The exercise asks you to copy every line below in which "scripts" appears.
------
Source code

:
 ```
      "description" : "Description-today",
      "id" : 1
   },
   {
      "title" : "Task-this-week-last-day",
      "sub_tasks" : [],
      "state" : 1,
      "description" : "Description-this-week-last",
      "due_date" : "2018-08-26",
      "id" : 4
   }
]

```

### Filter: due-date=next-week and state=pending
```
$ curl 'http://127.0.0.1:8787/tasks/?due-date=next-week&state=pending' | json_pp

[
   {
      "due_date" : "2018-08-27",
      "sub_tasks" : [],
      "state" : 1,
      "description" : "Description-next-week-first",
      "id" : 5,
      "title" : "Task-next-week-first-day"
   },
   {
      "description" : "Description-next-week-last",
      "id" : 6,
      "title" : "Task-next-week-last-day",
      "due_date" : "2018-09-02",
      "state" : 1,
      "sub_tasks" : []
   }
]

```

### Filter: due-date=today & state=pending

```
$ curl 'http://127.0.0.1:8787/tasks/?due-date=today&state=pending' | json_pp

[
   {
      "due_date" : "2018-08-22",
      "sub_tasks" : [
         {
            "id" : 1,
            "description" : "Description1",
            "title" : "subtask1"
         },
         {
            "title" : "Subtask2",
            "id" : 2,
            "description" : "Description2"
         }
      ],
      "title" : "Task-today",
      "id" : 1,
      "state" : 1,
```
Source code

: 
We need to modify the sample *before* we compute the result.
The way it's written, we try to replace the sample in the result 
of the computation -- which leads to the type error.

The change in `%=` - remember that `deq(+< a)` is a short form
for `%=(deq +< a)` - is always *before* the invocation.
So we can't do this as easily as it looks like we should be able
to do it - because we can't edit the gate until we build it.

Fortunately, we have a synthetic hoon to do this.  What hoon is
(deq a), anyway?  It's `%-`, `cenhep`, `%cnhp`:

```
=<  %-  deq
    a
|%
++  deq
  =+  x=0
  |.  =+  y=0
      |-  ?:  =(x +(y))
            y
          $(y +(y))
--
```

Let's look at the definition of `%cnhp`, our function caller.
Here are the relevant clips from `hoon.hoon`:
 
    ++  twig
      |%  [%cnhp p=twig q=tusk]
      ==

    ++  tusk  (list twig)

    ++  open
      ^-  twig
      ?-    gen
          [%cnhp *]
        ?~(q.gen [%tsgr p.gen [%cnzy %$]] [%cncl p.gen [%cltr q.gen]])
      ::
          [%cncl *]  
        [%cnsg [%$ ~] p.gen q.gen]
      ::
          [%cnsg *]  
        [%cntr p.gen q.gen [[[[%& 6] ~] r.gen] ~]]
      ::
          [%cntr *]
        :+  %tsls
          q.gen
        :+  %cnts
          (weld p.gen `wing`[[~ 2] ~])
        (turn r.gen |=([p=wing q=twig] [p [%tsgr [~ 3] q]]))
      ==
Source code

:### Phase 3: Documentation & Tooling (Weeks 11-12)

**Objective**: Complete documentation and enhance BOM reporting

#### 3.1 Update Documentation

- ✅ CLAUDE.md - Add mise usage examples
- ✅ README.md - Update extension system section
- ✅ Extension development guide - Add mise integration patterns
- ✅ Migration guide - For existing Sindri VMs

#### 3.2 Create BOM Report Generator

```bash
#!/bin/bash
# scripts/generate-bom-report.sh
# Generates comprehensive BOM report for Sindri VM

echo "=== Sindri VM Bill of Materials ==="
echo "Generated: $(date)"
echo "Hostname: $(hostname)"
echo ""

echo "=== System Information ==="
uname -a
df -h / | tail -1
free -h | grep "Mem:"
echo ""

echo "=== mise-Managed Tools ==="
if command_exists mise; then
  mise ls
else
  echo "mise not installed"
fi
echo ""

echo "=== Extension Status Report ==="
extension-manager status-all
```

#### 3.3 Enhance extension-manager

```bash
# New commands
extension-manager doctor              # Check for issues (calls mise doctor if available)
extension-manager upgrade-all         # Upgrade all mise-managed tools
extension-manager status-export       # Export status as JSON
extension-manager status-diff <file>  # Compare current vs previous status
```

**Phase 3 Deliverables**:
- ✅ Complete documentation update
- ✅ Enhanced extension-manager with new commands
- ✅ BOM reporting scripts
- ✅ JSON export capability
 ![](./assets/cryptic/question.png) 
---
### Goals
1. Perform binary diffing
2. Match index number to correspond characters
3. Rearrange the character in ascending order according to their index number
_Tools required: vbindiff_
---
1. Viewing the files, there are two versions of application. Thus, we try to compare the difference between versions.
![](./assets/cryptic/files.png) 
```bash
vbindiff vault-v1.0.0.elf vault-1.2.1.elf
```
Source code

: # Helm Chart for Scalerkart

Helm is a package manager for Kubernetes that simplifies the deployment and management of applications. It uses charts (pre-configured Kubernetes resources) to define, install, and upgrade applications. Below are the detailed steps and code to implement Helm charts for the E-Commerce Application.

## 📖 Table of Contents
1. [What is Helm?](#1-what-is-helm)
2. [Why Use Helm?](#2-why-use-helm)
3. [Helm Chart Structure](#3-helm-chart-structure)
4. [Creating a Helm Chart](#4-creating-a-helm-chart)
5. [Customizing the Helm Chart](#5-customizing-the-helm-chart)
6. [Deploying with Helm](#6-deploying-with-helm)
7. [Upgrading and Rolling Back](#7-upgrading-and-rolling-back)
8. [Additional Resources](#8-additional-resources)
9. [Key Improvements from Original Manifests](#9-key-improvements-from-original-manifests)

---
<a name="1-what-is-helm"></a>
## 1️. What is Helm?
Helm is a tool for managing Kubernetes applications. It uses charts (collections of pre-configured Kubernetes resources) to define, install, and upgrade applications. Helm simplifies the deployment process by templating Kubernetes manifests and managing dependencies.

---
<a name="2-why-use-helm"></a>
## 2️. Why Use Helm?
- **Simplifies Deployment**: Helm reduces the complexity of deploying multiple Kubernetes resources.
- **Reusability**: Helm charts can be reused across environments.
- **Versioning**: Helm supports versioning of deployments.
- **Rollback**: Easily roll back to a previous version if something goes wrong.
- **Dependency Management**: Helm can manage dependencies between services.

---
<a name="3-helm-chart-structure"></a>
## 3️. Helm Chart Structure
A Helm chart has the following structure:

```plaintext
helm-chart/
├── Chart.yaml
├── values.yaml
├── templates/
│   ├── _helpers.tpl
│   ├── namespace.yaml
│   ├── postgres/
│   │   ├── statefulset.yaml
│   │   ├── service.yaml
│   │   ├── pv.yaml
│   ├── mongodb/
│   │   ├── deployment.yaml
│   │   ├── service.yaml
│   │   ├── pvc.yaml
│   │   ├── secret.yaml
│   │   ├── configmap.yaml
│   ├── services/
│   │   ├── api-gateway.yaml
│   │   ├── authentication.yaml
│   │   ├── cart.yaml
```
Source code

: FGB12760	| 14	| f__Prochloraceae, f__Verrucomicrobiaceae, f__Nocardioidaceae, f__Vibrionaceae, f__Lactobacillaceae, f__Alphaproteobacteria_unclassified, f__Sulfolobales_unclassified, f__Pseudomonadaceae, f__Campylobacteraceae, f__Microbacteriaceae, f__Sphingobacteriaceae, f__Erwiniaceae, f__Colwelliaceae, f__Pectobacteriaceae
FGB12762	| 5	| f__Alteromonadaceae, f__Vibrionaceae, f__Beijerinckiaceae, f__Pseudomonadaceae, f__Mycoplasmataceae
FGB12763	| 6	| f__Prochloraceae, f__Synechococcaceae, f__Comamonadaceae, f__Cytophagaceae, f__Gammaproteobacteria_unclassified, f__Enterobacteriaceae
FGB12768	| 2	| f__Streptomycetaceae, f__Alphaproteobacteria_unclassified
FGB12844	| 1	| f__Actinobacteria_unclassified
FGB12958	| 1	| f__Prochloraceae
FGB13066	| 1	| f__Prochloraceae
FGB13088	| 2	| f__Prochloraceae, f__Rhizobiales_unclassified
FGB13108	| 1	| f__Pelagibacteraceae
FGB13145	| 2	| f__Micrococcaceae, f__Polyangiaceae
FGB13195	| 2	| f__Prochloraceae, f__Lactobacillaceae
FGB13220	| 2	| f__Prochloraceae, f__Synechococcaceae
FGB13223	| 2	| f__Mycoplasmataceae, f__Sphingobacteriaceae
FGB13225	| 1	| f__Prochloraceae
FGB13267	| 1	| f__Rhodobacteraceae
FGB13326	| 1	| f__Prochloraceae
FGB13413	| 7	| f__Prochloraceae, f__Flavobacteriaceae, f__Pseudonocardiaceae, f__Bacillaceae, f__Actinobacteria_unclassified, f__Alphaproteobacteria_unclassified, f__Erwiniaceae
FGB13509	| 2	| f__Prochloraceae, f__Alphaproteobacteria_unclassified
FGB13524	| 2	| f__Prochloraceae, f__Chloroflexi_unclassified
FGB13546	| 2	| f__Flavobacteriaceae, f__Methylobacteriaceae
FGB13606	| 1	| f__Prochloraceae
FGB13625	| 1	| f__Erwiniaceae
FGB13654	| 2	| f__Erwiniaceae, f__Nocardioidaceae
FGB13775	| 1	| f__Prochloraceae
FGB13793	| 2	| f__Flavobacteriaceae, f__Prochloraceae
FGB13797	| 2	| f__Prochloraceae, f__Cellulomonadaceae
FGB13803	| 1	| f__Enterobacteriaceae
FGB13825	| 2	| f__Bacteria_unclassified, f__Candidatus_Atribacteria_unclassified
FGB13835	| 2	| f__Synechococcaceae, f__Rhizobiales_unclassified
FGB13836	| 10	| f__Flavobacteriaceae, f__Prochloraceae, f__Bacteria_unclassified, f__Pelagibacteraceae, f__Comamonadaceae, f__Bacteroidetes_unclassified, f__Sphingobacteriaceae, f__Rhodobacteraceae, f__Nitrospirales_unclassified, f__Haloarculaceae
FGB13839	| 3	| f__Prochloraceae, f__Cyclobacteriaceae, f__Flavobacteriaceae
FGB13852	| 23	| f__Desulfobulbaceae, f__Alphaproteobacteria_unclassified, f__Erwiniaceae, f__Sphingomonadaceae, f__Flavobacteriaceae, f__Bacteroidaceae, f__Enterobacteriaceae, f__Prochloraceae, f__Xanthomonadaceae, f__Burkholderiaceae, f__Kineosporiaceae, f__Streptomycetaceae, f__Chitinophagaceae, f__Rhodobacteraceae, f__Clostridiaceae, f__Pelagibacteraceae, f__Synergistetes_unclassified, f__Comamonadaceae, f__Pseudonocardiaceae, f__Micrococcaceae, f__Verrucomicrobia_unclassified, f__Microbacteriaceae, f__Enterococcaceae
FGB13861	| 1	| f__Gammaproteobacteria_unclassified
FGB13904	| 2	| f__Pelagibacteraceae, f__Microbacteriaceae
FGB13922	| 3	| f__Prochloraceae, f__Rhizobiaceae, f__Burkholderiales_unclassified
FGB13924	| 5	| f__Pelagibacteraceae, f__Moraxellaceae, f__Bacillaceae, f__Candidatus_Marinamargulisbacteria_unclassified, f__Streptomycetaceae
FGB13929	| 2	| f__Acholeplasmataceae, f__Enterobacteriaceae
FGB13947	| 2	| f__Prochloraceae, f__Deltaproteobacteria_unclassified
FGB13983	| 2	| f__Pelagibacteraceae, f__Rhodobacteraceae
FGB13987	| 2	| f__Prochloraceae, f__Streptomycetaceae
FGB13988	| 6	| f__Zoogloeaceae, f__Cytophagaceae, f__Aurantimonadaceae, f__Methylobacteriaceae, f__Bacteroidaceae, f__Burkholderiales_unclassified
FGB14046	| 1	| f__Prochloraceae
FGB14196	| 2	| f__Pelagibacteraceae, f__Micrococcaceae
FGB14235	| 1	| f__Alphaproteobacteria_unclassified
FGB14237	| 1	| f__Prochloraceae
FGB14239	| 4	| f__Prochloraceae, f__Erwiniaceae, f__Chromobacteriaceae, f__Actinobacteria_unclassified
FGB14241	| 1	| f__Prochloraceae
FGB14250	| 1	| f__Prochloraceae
------
Task answer —
# scripts/generate-bom-report.sh
- ✅ BOM reporting scripts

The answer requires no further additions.